• READING TEXT
§ §
In this study, we used proton-localized spectroscopy ((1) H-MRS) for the acquisition of the neurochemical profile longitudinally in a novel rat model of human wild-type alpha-synuclein (α-syn) ...over-expression. Our goal was to find out if the increased α-syn load in this model could be linked to changes in metabolites in the frontal cortex. Animals injected with AAV vectors encoding for human α-syn formed the experimental group, whereas green fluorescent protein expressing animals were used as the vector-treated control group and a third group of uninjected animals were used as naïve controls. Data were acquired at 2, 4, and 8 month time points. Nineteen metabolites were quantified in the MR spectra using LCModel software. On the basis of 92 spectra, we evaluated any potential gender effect and found that lactate (Lac) levels were lower in males compared to females, while the opposite was observed for ascorbate (Asc). Next, we assessed the effect of age and found increased levels of GABA, Tau, and GPC+PCho. Finally, we analyzed the effect of treatment and found that Lac levels (p = 0.005) were specifically lower in the α-syn group compared to the green fluorescent protein and control groups. In addition, Asc levels (p = 0.05) were increased in the vector-injected groups, whereas glucose levels remained unchanged. This study indicates that the metabolic switch between glucose-lactate could be detectable in vivo and might be modulated by Asc. No concomitant changes were found in markers of neuronal integrity (e.g., N-acetylaspartate) consistent with the fact that α-syn over-expression in cortical neurons did not result in neurodegeneration in this model. We acquired the neurochemical profile longitudinally in a rat model of human wild-type alpha-synuclein (α-syn) over-expression in cortical neurons. We found that Lactate levels were reduced in the α-syn group compared to the control groups and Ascorbate levels were increased in the vector-injected groups. No changes were found in markers of neuronal integrity consistent with the fact that α-syn over-expression did not result in frank neurodegeneration.
§ §
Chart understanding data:
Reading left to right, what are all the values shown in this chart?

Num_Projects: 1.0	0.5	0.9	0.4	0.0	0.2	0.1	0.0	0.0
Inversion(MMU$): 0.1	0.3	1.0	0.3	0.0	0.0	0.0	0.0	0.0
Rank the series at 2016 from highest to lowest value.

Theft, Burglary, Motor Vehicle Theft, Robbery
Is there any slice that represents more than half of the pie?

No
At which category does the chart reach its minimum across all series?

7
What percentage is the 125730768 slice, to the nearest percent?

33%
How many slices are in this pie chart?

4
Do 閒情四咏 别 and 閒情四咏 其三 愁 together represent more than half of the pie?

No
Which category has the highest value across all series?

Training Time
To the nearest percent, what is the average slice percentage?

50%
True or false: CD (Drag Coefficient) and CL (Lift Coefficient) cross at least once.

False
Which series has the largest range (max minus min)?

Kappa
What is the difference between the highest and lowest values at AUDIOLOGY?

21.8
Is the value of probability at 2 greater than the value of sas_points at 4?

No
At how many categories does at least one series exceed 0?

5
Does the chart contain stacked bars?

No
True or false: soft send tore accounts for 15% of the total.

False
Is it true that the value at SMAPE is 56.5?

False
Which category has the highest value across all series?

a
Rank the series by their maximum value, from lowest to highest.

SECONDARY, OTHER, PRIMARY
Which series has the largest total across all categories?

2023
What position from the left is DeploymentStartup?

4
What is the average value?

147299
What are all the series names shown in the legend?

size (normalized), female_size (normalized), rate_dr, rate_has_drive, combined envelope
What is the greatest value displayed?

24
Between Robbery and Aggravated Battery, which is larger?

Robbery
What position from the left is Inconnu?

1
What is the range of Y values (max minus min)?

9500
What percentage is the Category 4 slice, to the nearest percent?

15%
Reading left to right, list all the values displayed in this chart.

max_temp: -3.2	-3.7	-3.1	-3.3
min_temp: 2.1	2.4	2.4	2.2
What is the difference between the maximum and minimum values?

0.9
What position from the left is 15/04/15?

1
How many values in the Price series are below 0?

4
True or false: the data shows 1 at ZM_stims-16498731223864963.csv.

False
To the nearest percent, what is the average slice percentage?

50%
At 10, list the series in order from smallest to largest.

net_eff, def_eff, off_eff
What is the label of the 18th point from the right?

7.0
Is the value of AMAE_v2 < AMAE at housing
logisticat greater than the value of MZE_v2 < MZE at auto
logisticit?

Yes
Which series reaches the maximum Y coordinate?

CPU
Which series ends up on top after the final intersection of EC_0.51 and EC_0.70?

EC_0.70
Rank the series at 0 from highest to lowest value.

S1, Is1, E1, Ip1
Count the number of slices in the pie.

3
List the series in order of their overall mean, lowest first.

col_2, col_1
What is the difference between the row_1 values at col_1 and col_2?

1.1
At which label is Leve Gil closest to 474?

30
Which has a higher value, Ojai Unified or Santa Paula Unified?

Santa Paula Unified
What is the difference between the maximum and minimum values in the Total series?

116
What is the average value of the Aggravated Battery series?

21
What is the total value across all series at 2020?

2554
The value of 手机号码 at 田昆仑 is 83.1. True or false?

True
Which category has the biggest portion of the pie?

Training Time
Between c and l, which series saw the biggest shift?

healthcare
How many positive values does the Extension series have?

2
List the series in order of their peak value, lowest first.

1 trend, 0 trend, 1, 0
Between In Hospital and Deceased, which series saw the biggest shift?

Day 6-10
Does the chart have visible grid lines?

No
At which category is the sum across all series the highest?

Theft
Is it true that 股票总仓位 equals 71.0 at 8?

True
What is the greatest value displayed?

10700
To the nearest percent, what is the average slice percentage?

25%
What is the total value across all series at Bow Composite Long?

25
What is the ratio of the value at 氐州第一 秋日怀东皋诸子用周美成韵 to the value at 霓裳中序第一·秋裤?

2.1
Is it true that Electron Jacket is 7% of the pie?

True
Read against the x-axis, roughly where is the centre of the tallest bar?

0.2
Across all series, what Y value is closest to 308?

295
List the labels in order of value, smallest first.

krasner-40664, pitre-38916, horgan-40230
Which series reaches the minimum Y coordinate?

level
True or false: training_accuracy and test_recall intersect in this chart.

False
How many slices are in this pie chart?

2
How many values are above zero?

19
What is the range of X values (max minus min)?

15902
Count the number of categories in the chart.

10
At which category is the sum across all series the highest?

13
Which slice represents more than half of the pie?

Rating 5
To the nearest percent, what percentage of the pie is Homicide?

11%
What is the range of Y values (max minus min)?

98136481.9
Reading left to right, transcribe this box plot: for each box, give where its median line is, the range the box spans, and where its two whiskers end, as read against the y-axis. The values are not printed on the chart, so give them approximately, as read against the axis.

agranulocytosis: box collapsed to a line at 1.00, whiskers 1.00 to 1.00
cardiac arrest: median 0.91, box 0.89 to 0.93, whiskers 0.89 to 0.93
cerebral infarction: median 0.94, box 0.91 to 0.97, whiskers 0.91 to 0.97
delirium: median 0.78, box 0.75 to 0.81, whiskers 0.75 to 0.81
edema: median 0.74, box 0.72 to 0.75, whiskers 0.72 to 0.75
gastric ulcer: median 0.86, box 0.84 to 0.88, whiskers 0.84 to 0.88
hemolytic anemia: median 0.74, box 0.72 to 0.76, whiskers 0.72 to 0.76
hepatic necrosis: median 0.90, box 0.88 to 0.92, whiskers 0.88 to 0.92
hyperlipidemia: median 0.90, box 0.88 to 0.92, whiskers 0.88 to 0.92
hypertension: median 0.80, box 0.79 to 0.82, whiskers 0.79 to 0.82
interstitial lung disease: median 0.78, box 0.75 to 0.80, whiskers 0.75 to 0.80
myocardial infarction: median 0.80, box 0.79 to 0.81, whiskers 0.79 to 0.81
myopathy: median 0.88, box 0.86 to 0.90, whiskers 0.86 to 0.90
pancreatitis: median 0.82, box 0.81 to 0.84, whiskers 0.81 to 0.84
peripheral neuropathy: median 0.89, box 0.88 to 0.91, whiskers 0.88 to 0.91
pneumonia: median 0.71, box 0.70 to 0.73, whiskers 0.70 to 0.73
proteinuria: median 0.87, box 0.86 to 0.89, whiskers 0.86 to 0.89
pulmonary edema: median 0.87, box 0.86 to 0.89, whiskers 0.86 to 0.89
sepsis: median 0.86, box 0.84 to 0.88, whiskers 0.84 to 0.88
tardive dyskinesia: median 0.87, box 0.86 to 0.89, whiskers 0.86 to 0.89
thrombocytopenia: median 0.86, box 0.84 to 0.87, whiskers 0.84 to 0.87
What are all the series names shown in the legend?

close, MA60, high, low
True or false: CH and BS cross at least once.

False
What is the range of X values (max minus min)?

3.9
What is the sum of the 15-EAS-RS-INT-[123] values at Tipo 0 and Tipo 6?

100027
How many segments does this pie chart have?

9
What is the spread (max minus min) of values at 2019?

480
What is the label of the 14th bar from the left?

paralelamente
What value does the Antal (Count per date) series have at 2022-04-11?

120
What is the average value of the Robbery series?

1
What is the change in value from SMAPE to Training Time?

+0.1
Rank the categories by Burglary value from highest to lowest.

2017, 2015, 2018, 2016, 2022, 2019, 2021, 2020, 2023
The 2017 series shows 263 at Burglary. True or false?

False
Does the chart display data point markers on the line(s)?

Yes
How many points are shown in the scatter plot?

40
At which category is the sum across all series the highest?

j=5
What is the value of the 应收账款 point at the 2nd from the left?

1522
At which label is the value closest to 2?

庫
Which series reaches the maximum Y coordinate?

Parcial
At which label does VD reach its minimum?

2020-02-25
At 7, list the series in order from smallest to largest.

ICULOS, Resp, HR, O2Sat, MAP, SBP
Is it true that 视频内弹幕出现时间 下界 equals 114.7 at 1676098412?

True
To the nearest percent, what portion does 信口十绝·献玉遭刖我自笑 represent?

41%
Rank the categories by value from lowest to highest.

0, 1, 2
§ §
• ASSIGNMENT
The alpha-synuclein spectroscopy text reports no changes in markers of neuronal integrity such as N-acetylaspartate. Explain how the text accounts for this.

• EXERCISE OUTPUT
The text says the lack of change in markers of neuronal integrity is consistent with the fact that α-syn over-expression in cortical neurons did not result in neurodegeneration in this rat model. Since the model showed no frank neurodegeneration, markers like N-acetylaspartate would not be expected to shift.